---- Provided entries
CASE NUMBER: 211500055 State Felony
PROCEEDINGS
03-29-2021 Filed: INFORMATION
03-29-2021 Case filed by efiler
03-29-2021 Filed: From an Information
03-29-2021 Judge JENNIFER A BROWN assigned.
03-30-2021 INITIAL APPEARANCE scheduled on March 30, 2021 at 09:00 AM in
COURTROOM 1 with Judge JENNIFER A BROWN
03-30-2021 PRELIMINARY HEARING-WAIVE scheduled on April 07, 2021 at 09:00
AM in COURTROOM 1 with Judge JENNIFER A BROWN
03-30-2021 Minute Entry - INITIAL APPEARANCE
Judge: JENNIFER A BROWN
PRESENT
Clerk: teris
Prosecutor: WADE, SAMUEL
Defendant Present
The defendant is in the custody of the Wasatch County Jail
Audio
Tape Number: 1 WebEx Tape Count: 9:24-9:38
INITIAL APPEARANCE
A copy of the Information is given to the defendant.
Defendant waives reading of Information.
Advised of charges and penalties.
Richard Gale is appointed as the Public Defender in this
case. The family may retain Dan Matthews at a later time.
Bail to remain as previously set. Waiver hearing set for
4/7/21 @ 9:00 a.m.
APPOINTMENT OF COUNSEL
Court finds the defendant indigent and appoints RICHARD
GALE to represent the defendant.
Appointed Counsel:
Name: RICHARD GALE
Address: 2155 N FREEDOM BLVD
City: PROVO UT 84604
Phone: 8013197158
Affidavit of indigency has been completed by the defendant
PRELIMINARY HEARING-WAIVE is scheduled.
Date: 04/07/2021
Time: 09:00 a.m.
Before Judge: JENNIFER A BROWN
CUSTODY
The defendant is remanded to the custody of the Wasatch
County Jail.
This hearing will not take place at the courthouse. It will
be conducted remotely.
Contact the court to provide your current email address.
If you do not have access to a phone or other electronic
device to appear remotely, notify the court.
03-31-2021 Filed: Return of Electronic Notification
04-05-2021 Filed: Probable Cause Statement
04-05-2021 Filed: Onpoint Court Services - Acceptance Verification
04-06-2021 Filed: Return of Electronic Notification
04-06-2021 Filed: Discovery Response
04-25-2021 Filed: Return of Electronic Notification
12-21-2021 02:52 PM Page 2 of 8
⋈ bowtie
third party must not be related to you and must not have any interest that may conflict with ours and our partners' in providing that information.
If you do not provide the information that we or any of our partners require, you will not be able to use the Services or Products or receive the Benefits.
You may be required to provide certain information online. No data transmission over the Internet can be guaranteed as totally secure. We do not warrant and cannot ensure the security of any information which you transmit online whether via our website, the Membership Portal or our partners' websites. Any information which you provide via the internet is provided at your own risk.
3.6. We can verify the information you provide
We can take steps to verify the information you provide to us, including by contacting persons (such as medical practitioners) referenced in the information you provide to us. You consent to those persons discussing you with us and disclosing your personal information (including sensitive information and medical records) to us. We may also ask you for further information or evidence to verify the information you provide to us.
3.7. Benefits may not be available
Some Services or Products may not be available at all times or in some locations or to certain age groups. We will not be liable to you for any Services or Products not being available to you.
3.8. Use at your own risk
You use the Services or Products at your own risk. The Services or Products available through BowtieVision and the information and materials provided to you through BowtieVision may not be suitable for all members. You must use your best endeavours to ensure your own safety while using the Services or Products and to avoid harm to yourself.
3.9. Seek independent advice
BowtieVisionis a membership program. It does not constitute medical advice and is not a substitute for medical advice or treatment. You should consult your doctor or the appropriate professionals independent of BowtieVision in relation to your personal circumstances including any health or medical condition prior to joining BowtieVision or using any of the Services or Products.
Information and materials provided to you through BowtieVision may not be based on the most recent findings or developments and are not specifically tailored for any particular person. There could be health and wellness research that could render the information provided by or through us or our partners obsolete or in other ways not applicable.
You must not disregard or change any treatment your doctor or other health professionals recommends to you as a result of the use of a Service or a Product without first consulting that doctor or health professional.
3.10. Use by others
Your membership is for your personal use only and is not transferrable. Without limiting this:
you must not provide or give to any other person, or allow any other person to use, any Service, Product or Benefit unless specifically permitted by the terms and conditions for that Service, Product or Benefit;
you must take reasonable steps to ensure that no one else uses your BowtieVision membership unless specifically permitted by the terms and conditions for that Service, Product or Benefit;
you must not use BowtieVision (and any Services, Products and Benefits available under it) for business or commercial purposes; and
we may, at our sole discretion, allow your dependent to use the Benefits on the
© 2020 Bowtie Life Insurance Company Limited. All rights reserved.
--------
- Required work
Copy out every record above exactly as written.

- Exercise response
CASE NUMBER: 211500055 State Felony
PROCEEDINGS
03-29-2021 Filed: INFORMATION
03-29-2021 Case filed by efiler
03-29-2021 Filed: From an Information
03-29-2021 Judge JENNIFER A BROWN assigned.
03-30-2021 INITIAL APPEARANCE scheduled on March 30, 2021 at 09:00 AM in
COURTROOM 1 with Judge JENNIFER A BROWN
03-30-2021 PRELIMINARY HEARING-WAIVE scheduled on April 07, 2021 at 09:00
AM in COURTROOM 1 with Judge JENNIFER A BROWN
03-30-2021 Minute Entry - INITIAL APPEARANCE
Judge: JENNIFER A BROWN
PRESENT
Clerk: teris
Prosecutor: WADE, SAMUEL
Defendant Present
The defendant is in the custody of the Wasatch County Jail
Audio
Tape Number: 1 WebEx Tape Count: 9:24-9:38
INITIAL APPEARANCE
A copy of the Information is given to the defendant.
Defendant waives reading of Information.
Advised of charges and penalties.
Richard Gale is appointed as the Public Defender in this
case. The family may retain Dan Matthews at a later time.
Bail to remain as previously set. Waiver hearing set for
4/7/21 @ 9:00 a.m.
APPOINTMENT OF COUNSEL
Court finds the defendant indigent and appoints RICHARD
GALE to represent the defendant.
Appointed Counsel:
Name: RICHARD GALE
Address: 2155 N FREEDOM BLVD
City: PROVO UT 84604
Phone: 8013197158
Affidavit of indigency has been completed by the defendant
PRELIMINARY HEARING-WAIVE is scheduled.
Date: 04/07/2021
Time: 09:00 a.m.
Before Judge: JENNIFER A BROWN
CUSTODY
The defendant is remanded to the custody of the Wasatch
County Jail.
This hearing will not take place at the courthouse. It will
be conducted remotely.
Contact the court to provide your current email address.
If you do not have access to a phone or other electronic
device to appear remotely, notify the court.
03-31-2021 Filed: Return of Electronic Notification
04-05-2021 Filed: Probable Cause Statement
04-05-2021 Filed: Onpoint Court Services - Acceptance Verification
04-06-2021 Filed: Return of Electronic Notification
04-06-2021 Filed: Discovery Response
04-25-2021 Filed: Return of Electronic Notification
12-21-2021 02:52 PM Page 2 of 8
⋈ bowtie
third party must not be related to you and must not have any interest that may conflict with ours and our partners' in providing that information.
If you do not provide the information that we or any of our partners require, you will not be able to use the Services or Products or receive the Benefits.
You may be required to provide certain information online. No data transmission over the Internet can be guaranteed as totally secure. We do not warrant and cannot ensure the security of any information which you transmit online whether via our website, the Membership Portal or our partners' websites. Any information which you provide via the internet is provided at your own risk.
3.6. We can verify the information you provide
We can take steps to verify the information you provide to us, including by contacting persons (such as medical practitioners) referenced in the information you provide to us. You consent to those persons discussing you with us and disclosing your personal information (including sensitive information and medical records) to us. We may also ask you for further information or evidence to verify the information you provide to us.
3.7. Benefits may not be available
Some Services or Products may not be available at all times or in some locations or to certain age groups. We will not be liable to you for any Services or Products not being available to you.
3.8. Use at your own risk
You use the Services or Products at your own risk. The Services or Products available through BowtieVision and the information and materials provided to you through BowtieVision may not be suitable for all members. You must use your best endeavours to ensure your own safety while using the Services or Products and to avoid harm to yourself.
3.9. Seek independent advice
BowtieVisionis a membership program. It does not constitute medical advice and is not a substitute for medical advice or treatment. You should consult your doctor or the appropriate professionals independent of BowtieVision in relation to your personal circumstances including any health or medical condition prior to joining BowtieVision or using any of the Services or Products.
Information and materials provided to you through BowtieVision may not be based on the most recent findings or developments and are not specifically tailored for any particular person. There could be health and wellness research that could render the information provided by or through us or our partners obsolete or in other ways not applicable.
You must not disregard or change any treatment your doctor or other health professionals recommends to you as a result of the use of a Service or a Product without first consulting that doctor or health professional.
3.10. Use by others
Your membership is for your personal use only and is not transferrable. Without limiting this:
you must not provide or give to any other person, or allow any other person to use, any Service, Product or Benefit unless specifically permitted by the terms and conditions for that Service, Product or Benefit;
you must take reasonable steps to ensure that no one else uses your BowtieVision membership unless specifically permitted by the terms and conditions for that Service, Product or Benefit;
you must not use BowtieVision (and any Services, Products and Benefits available under it) for business or commercial purposes; and
we may, at our sole discretion, allow your dependent to use the Benefits on the
© 2020 Bowtie Life Insurance Company Limited. All rights reserved.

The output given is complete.